Now let’s make it a bit complicated. You have a config.ini
and a module defines a function to read it at the same hierarchy as ‘main.py’.
project\
package_1\
module_1.py
module_2.py
config.py
config.ini
main.py
And for some unavoidable reason, you have to call it with module_2.py
, so it has to import from upper hierarchy.module_2.py:
import ..config
pass
Two dots means import from upper hierarchy (three dots access upper than upper,and so on).
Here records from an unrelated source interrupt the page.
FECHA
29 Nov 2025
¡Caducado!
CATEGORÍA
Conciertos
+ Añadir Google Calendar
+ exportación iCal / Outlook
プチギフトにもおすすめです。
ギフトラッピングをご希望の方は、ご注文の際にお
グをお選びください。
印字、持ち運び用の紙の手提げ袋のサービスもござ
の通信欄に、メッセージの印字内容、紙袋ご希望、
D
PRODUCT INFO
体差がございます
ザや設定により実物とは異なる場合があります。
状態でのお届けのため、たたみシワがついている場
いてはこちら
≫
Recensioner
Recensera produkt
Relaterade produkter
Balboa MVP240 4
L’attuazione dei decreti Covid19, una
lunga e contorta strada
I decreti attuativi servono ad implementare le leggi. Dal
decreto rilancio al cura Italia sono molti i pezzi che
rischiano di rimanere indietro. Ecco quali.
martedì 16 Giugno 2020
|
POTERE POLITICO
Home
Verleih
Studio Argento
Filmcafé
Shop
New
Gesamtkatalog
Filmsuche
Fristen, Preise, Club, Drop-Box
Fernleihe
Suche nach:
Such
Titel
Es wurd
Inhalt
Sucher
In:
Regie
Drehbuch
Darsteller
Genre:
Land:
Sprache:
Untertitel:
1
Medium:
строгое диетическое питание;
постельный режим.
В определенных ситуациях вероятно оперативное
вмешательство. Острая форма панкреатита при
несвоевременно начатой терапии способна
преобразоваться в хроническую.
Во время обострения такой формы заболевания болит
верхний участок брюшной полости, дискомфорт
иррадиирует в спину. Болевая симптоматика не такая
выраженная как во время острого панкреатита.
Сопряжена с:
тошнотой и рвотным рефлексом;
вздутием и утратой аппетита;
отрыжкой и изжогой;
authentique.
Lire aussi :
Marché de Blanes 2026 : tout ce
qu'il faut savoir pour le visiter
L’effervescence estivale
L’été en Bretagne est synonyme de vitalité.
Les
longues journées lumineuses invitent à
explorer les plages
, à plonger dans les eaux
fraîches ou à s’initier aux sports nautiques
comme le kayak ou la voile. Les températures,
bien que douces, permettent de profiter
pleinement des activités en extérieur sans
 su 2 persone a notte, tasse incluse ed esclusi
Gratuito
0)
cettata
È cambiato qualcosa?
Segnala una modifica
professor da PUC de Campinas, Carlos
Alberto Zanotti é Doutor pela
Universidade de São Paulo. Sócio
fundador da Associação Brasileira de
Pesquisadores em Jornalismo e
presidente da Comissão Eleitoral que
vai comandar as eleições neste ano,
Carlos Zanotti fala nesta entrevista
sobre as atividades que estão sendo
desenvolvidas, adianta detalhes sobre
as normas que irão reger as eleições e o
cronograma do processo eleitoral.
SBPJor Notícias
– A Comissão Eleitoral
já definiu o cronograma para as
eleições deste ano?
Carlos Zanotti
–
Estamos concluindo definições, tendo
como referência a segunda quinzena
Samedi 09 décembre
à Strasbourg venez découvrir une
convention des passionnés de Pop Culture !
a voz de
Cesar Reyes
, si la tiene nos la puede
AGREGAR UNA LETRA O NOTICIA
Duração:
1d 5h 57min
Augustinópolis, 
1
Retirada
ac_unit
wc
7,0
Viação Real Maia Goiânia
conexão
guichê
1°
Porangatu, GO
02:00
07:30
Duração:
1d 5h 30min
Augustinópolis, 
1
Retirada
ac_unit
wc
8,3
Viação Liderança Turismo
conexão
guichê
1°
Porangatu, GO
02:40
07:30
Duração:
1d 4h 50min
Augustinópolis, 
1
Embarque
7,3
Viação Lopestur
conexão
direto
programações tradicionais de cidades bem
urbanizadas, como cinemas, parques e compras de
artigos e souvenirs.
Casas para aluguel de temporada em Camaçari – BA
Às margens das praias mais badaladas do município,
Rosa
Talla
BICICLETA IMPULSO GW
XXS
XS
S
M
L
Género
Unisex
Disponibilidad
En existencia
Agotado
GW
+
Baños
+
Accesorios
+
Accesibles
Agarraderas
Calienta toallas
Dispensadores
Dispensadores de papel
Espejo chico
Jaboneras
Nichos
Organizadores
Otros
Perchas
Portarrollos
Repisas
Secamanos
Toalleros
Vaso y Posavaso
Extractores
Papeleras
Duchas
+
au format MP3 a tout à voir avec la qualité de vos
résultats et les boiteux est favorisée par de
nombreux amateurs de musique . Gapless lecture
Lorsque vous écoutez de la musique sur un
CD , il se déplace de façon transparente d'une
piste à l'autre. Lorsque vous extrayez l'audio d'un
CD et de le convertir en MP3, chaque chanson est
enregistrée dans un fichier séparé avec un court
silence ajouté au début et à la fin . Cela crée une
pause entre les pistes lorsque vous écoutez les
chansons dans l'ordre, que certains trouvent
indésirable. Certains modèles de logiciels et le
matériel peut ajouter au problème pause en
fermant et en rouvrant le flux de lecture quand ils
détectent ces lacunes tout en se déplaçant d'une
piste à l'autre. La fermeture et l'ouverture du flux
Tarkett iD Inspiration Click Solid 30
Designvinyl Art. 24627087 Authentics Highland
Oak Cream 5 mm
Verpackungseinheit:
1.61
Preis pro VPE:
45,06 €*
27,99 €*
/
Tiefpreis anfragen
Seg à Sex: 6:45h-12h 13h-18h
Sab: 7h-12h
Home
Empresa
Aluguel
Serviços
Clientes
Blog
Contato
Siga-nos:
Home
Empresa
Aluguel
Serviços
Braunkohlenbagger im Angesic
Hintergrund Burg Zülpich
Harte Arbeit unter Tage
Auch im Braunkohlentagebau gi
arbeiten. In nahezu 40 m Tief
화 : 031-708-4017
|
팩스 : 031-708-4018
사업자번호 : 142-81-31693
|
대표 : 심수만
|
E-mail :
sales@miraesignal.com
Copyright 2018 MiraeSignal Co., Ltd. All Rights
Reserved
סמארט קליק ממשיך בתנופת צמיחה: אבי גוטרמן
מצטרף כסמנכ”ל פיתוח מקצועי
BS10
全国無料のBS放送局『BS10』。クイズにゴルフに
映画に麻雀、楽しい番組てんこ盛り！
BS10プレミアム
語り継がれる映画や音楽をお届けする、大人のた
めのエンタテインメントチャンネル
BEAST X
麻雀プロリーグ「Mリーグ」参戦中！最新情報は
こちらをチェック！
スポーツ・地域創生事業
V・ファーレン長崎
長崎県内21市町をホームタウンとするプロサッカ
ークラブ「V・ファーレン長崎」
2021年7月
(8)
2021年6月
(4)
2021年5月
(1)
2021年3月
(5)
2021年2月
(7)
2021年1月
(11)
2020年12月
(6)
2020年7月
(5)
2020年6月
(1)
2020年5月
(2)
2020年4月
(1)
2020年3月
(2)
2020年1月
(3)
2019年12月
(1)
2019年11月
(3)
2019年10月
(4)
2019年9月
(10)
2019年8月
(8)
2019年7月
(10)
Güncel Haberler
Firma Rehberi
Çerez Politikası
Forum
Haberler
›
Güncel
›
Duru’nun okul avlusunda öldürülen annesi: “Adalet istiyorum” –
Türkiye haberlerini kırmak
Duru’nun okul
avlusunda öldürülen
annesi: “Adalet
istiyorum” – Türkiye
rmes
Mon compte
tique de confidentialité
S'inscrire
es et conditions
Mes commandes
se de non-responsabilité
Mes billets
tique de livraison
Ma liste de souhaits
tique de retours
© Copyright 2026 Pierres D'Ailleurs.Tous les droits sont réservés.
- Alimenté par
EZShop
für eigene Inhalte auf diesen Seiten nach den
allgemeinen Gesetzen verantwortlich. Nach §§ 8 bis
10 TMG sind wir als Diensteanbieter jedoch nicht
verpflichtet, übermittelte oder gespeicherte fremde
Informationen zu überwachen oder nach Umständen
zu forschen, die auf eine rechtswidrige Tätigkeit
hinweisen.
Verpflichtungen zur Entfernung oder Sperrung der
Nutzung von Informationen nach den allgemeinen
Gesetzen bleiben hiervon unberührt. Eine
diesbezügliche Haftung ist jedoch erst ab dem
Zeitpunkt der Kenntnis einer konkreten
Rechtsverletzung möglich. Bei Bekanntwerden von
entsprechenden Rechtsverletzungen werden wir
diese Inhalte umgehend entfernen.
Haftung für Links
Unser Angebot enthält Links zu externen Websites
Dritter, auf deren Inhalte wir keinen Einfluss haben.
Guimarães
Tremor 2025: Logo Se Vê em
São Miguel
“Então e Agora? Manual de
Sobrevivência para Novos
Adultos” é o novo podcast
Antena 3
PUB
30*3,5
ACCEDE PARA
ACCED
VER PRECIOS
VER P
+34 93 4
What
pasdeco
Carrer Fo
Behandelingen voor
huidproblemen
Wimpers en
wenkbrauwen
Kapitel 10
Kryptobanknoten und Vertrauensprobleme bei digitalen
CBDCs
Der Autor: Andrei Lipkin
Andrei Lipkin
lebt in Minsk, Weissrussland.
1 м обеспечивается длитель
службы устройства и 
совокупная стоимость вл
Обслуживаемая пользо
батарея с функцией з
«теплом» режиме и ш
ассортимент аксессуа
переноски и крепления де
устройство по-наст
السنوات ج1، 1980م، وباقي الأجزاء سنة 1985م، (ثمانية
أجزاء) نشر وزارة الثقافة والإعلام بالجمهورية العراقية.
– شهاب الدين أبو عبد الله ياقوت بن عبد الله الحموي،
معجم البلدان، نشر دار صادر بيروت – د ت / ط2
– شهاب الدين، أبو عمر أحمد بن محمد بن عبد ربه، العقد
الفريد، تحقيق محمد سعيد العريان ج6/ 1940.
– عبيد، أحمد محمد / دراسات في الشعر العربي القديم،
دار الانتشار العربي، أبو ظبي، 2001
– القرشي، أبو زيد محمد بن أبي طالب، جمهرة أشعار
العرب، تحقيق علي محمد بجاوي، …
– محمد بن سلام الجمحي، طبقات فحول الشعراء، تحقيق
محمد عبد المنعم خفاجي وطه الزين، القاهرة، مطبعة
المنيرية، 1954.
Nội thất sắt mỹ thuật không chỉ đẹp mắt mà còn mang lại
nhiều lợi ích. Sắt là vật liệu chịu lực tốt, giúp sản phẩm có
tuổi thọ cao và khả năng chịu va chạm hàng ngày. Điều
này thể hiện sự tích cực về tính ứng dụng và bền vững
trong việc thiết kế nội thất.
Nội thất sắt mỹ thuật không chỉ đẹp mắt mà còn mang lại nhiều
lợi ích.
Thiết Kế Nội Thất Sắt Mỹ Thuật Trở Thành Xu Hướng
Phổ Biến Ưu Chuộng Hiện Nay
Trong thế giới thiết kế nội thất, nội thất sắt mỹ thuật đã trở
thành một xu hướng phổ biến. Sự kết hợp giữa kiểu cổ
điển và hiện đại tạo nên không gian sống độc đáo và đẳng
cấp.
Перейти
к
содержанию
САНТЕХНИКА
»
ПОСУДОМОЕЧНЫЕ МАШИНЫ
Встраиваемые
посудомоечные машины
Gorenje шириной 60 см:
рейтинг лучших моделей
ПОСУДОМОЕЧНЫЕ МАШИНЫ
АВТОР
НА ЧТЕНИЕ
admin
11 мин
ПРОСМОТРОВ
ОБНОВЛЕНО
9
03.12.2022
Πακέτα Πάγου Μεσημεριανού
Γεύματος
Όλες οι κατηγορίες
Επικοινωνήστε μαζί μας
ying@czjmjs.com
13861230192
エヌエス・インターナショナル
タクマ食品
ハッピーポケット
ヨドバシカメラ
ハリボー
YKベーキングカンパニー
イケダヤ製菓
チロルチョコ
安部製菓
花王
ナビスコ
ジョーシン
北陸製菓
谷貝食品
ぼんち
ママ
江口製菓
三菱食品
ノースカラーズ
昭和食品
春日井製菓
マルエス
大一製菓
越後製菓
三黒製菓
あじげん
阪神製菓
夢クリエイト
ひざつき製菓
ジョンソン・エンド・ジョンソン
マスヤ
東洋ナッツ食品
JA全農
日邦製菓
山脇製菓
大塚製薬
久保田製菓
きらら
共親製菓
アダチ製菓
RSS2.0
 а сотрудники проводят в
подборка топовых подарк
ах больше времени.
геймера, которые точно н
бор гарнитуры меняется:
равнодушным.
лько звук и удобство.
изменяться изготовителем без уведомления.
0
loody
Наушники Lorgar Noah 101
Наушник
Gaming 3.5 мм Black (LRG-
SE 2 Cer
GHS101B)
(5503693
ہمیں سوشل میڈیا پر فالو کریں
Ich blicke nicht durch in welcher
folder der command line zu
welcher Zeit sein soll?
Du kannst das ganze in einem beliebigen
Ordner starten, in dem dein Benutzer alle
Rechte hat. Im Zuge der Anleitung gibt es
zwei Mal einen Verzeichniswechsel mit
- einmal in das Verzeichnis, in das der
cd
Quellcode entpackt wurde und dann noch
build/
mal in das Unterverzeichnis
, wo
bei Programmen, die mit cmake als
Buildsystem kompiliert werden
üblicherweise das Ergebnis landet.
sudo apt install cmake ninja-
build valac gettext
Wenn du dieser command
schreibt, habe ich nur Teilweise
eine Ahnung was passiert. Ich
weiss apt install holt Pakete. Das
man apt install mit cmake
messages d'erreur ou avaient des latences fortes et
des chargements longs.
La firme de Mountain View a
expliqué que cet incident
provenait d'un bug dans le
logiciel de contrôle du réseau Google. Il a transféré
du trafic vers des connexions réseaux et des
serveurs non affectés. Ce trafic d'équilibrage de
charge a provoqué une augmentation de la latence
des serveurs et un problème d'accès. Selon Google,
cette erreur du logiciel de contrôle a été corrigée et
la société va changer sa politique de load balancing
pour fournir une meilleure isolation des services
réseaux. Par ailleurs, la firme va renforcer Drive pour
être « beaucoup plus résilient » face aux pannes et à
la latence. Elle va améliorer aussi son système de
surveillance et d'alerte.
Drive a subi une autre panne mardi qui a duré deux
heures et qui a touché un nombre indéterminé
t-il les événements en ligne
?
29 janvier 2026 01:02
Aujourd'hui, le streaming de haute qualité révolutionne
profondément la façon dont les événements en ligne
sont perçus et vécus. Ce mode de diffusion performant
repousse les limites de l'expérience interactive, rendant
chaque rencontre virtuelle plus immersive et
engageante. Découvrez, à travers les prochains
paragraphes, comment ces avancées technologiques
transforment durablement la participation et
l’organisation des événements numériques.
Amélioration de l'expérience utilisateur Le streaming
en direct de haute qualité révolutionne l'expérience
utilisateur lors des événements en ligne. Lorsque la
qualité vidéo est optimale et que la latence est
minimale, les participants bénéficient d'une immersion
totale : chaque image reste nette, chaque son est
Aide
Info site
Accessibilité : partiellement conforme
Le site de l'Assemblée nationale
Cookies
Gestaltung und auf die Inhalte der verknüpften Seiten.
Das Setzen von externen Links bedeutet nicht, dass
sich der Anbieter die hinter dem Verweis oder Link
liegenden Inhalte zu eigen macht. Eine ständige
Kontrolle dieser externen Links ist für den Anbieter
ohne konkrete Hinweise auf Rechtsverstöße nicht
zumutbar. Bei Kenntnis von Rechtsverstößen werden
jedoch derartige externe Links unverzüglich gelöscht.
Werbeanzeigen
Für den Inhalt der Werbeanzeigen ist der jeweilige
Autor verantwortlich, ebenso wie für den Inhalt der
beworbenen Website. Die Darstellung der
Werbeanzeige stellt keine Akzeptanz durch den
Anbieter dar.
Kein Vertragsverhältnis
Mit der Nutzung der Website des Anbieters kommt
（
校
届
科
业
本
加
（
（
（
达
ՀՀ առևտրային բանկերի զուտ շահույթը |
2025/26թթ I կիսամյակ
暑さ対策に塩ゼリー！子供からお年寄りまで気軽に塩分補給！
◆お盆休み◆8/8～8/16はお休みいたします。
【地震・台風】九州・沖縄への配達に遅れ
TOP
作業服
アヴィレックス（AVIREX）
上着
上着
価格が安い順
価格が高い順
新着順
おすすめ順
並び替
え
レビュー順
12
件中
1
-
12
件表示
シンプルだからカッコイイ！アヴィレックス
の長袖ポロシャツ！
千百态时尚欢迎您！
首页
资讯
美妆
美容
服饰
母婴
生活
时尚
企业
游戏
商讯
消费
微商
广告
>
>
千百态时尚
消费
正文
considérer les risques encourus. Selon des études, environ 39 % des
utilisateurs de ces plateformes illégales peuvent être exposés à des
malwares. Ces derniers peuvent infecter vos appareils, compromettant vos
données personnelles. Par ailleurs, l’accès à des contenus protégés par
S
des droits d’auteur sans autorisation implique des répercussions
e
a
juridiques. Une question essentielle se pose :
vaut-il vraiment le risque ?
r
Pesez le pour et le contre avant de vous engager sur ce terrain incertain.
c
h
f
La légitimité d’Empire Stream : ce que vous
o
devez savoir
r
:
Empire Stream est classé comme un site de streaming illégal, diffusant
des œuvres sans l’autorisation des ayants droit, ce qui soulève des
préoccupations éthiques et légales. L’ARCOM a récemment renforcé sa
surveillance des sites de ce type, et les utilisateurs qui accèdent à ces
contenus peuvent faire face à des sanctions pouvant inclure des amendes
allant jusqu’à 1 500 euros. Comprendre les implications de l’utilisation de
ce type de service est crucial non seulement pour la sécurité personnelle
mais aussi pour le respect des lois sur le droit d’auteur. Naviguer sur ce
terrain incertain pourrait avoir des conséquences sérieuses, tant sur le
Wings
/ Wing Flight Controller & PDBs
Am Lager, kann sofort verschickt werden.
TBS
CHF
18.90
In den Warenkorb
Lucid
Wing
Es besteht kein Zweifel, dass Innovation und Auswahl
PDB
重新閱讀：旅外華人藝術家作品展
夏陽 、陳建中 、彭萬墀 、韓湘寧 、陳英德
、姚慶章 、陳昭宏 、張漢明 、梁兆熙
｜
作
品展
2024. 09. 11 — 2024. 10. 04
Now we run main.py
, the interpreter will say:ValueError:attempted relative import beyond top-level package
. The “top-level package” at here is main.py
. Just because config.py
is beside main.py
, they are at same hierarchy, config.py
isn’t “under” main.py
, or it isn’t “leaded” by main.py
, so it is beyond main.py
. To fix this, the simplest way is:
project\
package_1\
module_1.py
module_2.py
config.py
config.ini
main.py
I think that is coincide with the principle of arrange project file hierarchy, you should arrange modules with different function in different folders, and just leave a top caller in the outside, and you can import how ever you want.
回答 20
这也可行,并且比使用该sys
模块的任何事情都要简单得多:
with open("C:/yourpath/foobar.py") as f:
eval(f.read())
This also works, and is much simpler than anything with the sys
module:
with open("C:/yourpath/foobar.py") as f:
eval(f.read())
回答 21
称我过于谨慎,但我想让我的便携式计算机更加便携,因为假设文件始终位于每台计算机上的同一位置是不安全的。我个人的代码首先查找文件路径。我使用Linux,所以我的看起来像这样:
import os, sys
from subprocess import Popen, PIPE
try:
path = Popen("find / -name 'file' -type f", shell=True, stdout=PIPE).stdout.read().splitlines()[0]
if not sys.path.__contains__(path):
sys.path.append(path)
except IndexError:
raise RuntimeError("You must have FILE to run this program!")
当然,除非您计划将它们打包在一起。但是,在这种情况下,您实际上并不需要两个单独的文件。
Call me overly cautious, but I like to make mine more portable because it’s unsafe to assume that files will always be in the same place on every computer. Personally I have the code look up the file path first. I use Linux so mine would look like this:
import os, sys
from subprocess import Popen, PIPE
try:
path = Popen("find / -name 'file' -type f", shell=True, stdout=PIPE).stdout.read().splitlines()[0]
if not sys.path.__contains__(path):
sys.path.append(path)
except IndexError:
raise RuntimeError("You must have FILE to run this program!")
That is of course unless you plan to package these together. But if that’s the case you don’t really need two separate files anyway.